▶ _WORK TO COMPLETE_:
For every line below, restate it exactly and drop the images.

-------- MATERIAL TO PROCESS --------

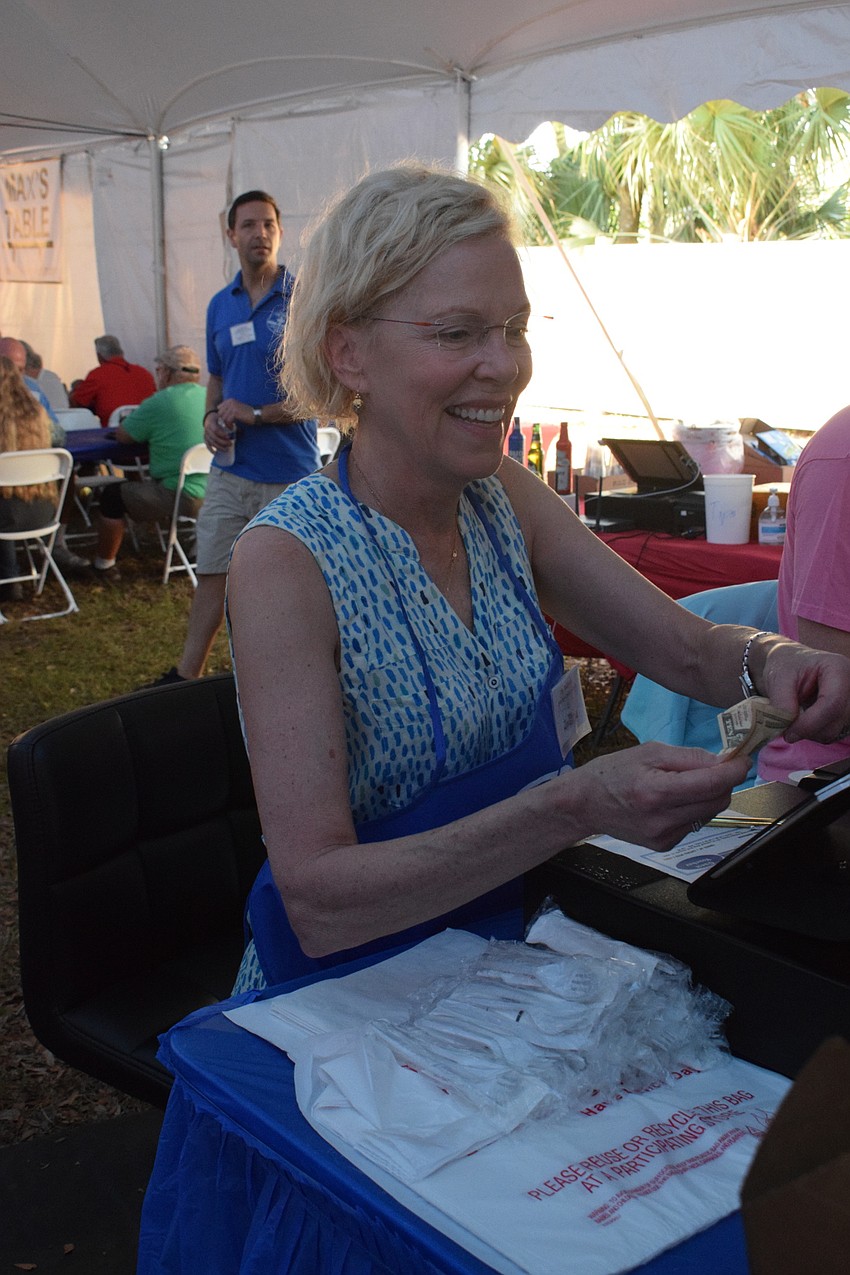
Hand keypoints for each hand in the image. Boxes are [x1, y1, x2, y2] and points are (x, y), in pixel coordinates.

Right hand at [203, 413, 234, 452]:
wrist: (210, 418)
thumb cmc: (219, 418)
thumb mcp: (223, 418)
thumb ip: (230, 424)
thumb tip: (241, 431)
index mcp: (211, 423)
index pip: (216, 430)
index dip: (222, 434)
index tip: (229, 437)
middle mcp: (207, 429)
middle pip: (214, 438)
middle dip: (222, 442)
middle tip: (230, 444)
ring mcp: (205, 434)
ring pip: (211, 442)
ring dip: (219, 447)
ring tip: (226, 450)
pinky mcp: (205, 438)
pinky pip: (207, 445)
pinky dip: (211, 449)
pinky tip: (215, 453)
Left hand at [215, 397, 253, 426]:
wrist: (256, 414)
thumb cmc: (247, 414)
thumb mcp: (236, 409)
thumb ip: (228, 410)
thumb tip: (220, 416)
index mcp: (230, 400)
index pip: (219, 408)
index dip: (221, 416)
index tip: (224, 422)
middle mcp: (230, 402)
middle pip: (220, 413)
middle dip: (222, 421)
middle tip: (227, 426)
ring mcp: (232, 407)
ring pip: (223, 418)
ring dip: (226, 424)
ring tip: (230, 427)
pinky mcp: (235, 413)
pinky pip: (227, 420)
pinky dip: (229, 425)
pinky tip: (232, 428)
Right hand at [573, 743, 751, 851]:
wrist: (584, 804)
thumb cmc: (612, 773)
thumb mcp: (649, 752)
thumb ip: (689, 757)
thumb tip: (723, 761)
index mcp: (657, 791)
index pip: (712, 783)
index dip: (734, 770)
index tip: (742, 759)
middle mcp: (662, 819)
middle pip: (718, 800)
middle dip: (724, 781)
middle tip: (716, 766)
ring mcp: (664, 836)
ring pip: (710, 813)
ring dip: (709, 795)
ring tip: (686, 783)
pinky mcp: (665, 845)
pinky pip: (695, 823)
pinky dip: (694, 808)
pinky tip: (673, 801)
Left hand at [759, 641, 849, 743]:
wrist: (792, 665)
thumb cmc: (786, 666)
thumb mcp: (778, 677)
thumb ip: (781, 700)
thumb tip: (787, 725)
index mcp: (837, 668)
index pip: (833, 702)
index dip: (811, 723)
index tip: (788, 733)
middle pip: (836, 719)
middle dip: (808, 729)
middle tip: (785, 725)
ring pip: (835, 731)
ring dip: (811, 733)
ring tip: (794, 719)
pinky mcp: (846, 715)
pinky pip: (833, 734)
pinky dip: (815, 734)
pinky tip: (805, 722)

--------

▶ _TASK RESULT_:
Hand keypoints for each hand in the image. Boxes are [x1, y1, x2, y2] and points are (x, y), in pixel coordinates.

Right hand at [203, 413, 234, 452]:
wrist: (210, 418)
thumb cmc: (219, 418)
thumb mcp: (223, 418)
thumb ip: (230, 424)
thumb tip: (241, 431)
index mcp: (211, 423)
index pip: (216, 430)
index dip: (222, 434)
index tip: (229, 437)
middle mcp: (207, 429)
middle pip: (214, 438)
middle dip: (222, 442)
middle tip: (230, 444)
ring mcp: (205, 434)
ring pip: (211, 442)
ring dip: (219, 447)
ring tip: (226, 450)
pinky mcp: (205, 438)
pinky pip: (207, 445)
pinky dip: (211, 449)
pinky tip: (215, 453)
Left hand at [215, 397, 253, 426]:
wrist: (256, 414)
thumb cmc: (247, 414)
thumb mcp: (236, 409)
thumb ip: (228, 410)
thumb tip: (220, 416)
index mcp: (230, 400)
index pip: (219, 408)
index dip: (221, 416)
index tip: (224, 422)
middle mcp: (230, 402)
middle pip: (220, 413)
middle dip: (222, 421)
middle tip: (227, 426)
ring mcp: (232, 407)
ring pip: (223, 418)
ring dip: (226, 424)
ring tip: (230, 427)
pinky mcp: (235, 413)
pinky pip: (227, 420)
pinky dip: (229, 425)
pinky tip: (232, 428)
Right hand at [573, 743, 751, 851]:
wrist: (584, 804)
thumb cmc: (612, 773)
thumb mcp: (649, 752)
thumb ip: (689, 757)
thumb tip: (723, 761)
index mcp: (657, 791)
index pip: (712, 783)
index dip: (734, 770)
index tip: (742, 759)
middle mcp: (662, 819)
middle pip: (718, 800)
middle dip: (724, 781)
middle tip: (716, 766)
ring mcp: (664, 836)
ring pip: (710, 813)
ring dip: (709, 795)
ring tip: (686, 783)
pinky mcp: (665, 845)
pinky pip: (695, 823)
pinky dip: (694, 808)
pinky tip: (673, 801)
Left hand at [759, 641, 849, 743]:
wrist: (792, 665)
thumb cmc: (786, 666)
thumb mcp: (778, 677)
thumb ip: (781, 700)
thumb tip: (787, 725)
index mcp: (837, 668)
index pip: (833, 702)
index dip: (811, 723)
index tip: (788, 733)
middle pip: (836, 719)
middle dip: (808, 729)
middle tip: (785, 725)
ring pip: (835, 731)
ring dip: (811, 733)
ring tip: (794, 719)
pinky mcp: (846, 715)
pinky pip: (833, 734)
pinky dip: (815, 734)
pinky tip: (805, 722)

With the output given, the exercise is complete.